Work required =
Rewrite the material below, changing every "pose" to "camera" and leaving everything else untouched.

Data section =
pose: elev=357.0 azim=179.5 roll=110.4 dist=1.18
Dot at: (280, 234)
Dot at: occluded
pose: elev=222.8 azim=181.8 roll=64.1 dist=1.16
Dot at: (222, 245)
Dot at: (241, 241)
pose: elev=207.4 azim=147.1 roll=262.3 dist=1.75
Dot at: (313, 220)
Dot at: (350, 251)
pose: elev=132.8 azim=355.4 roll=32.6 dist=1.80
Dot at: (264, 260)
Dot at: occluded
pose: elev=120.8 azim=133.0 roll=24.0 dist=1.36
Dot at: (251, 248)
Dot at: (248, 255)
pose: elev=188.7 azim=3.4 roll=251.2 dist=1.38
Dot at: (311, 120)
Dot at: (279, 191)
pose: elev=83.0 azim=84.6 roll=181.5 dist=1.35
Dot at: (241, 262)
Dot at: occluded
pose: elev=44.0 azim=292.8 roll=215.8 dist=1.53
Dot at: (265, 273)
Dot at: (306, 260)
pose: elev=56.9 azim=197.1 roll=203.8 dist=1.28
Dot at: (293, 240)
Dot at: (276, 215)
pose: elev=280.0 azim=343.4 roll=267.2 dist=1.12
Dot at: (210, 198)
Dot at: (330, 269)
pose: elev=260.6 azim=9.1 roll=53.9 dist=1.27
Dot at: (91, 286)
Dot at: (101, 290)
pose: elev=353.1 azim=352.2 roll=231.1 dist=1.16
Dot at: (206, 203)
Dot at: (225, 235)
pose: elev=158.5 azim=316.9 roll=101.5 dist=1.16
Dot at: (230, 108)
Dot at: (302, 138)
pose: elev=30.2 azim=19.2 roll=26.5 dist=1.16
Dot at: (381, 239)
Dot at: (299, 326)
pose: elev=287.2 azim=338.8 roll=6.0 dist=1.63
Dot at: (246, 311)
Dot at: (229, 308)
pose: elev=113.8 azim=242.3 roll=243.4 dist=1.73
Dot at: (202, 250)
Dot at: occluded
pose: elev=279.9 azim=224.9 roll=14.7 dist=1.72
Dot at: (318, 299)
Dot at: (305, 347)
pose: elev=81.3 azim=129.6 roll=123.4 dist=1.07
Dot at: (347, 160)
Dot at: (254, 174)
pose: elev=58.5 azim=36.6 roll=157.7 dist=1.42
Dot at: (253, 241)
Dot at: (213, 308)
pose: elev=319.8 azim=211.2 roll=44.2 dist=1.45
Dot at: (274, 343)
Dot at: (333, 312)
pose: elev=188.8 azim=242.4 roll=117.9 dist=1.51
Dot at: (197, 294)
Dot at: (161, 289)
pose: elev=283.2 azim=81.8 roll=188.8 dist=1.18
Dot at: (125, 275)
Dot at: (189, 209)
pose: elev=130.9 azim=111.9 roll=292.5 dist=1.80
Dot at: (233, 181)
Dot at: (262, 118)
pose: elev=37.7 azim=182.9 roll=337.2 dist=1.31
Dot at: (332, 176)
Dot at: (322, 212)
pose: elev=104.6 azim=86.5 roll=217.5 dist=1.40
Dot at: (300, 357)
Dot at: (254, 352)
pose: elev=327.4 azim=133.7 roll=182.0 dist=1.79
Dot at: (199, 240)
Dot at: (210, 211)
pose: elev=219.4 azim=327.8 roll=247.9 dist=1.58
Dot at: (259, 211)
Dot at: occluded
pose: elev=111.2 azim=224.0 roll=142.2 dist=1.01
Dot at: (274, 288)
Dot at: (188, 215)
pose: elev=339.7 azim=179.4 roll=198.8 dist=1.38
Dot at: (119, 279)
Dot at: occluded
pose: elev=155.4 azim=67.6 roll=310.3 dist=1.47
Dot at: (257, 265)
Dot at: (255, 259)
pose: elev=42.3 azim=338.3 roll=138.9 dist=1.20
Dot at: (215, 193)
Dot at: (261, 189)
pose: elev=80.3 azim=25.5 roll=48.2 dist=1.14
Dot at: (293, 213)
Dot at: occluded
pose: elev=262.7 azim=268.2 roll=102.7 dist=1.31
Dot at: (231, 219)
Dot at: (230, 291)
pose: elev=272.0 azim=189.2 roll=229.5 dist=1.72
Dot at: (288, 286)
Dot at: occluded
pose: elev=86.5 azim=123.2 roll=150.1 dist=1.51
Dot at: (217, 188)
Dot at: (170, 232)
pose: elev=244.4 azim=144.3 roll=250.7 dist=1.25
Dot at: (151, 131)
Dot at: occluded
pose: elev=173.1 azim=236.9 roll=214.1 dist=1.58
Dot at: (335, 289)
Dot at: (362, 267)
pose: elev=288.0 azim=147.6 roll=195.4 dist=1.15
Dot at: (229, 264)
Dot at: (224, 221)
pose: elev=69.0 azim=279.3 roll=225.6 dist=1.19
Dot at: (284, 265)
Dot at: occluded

Written solution =
camera: elev=357.0 azim=179.5 roll=110.4 dist=1.18
Dot at: (280, 234)
Dot at: occluded
camera: elev=222.8 azim=181.8 roll=64.1 dist=1.16
Dot at: (222, 245)
Dot at: (241, 241)
camera: elev=207.4 azim=147.1 roll=262.3 dist=1.75
Dot at: (313, 220)
Dot at: (350, 251)
camera: elev=132.8 azim=355.4 roll=32.6 dist=1.80
Dot at: (264, 260)
Dot at: occluded
camera: elev=120.8 azim=133.0 roll=24.0 dist=1.36
Dot at: (251, 248)
Dot at: (248, 255)
camera: elev=188.7 azim=3.4 roll=251.2 dist=1.38
Dot at: (311, 120)
Dot at: (279, 191)
camera: elev=83.0 azim=84.6 roll=181.5 dist=1.35
Dot at: (241, 262)
Dot at: occluded
camera: elev=44.0 azim=292.8 roll=215.8 dist=1.53
Dot at: (265, 273)
Dot at: (306, 260)
camera: elev=56.9 azim=197.1 roll=203.8 dist=1.28
Dot at: (293, 240)
Dot at: (276, 215)
camera: elev=280.0 azim=343.4 roll=267.2 dist=1.12
Dot at: (210, 198)
Dot at: (330, 269)
camera: elev=260.6 azim=9.1 roll=53.9 dist=1.27
Dot at: (91, 286)
Dot at: (101, 290)
camera: elev=353.1 azim=352.2 roll=231.1 dist=1.16
Dot at: (206, 203)
Dot at: (225, 235)
camera: elev=158.5 azim=316.9 roll=101.5 dist=1.16
Dot at: (230, 108)
Dot at: (302, 138)
camera: elev=30.2 azim=19.2 roll=26.5 dist=1.16
Dot at: (381, 239)
Dot at: (299, 326)
camera: elev=287.2 azim=338.8 roll=6.0 dist=1.63
Dot at: (246, 311)
Dot at: (229, 308)
camera: elev=113.8 azim=242.3 roll=243.4 dist=1.73
Dot at: (202, 250)
Dot at: occluded
camera: elev=279.9 azim=224.9 roll=14.7 dist=1.72
Dot at: (318, 299)
Dot at: (305, 347)
camera: elev=81.3 azim=129.6 roll=123.4 dist=1.07
Dot at: (347, 160)
Dot at: (254, 174)
camera: elev=58.5 azim=36.6 roll=157.7 dist=1.42
Dot at: (253, 241)
Dot at: (213, 308)
camera: elev=319.8 azim=211.2 roll=44.2 dist=1.45
Dot at: (274, 343)
Dot at: (333, 312)
camera: elev=188.8 azim=242.4 roll=117.9 dist=1.51
Dot at: (197, 294)
Dot at: (161, 289)
camera: elev=283.2 azim=81.8 roll=188.8 dist=1.18
Dot at: (125, 275)
Dot at: (189, 209)
camera: elev=130.9 azim=111.9 roll=292.5 dist=1.80
Dot at: (233, 181)
Dot at: (262, 118)
camera: elev=37.7 azim=182.9 roll=337.2 dist=1.31
Dot at: (332, 176)
Dot at: (322, 212)
camera: elev=104.6 azim=86.5 roll=217.5 dist=1.40
Dot at: (300, 357)
Dot at: (254, 352)
camera: elev=327.4 azim=133.7 roll=182.0 dist=1.79
Dot at: (199, 240)
Dot at: (210, 211)
camera: elev=219.4 azim=327.8 roll=247.9 dist=1.58
Dot at: (259, 211)
Dot at: occluded
camera: elev=111.2 azim=224.0 roll=142.2 dist=1.01
Dot at: (274, 288)
Dot at: (188, 215)
camera: elev=339.7 azim=179.4 roll=198.8 dist=1.38
Dot at: (119, 279)
Dot at: occluded
camera: elev=155.4 azim=67.6 roll=310.3 dist=1.47
Dot at: (257, 265)
Dot at: (255, 259)
camera: elev=42.3 azim=338.3 roll=138.9 dist=1.20
Dot at: (215, 193)
Dot at: (261, 189)
camera: elev=80.3 azim=25.5 roll=48.2 dist=1.14
Dot at: (293, 213)
Dot at: occluded
camera: elev=262.7 azim=268.2 roll=102.7 dist=1.31
Dot at: (231, 219)
Dot at: (230, 291)
camera: elev=272.0 azim=189.2 roll=229.5 dist=1.72
Dot at: (288, 286)
Dot at: occluded
camera: elev=86.5 azim=123.2 roll=150.1 dist=1.51
Dot at: (217, 188)
Dot at: (170, 232)
camera: elev=244.4 azim=144.3 roll=250.7 dist=1.25
Dot at: (151, 131)
Dot at: occluded
camera: elev=173.1 azim=236.9 roll=214.1 dist=1.58
Dot at: (335, 289)
Dot at: (362, 267)
camera: elev=288.0 azim=147.6 roll=195.4 dist=1.15
Dot at: (229, 264)
Dot at: (224, 221)
camera: elev=69.0 azim=279.3 roll=225.6 dist=1.19
Dot at: (284, 265)
Dot at: occluded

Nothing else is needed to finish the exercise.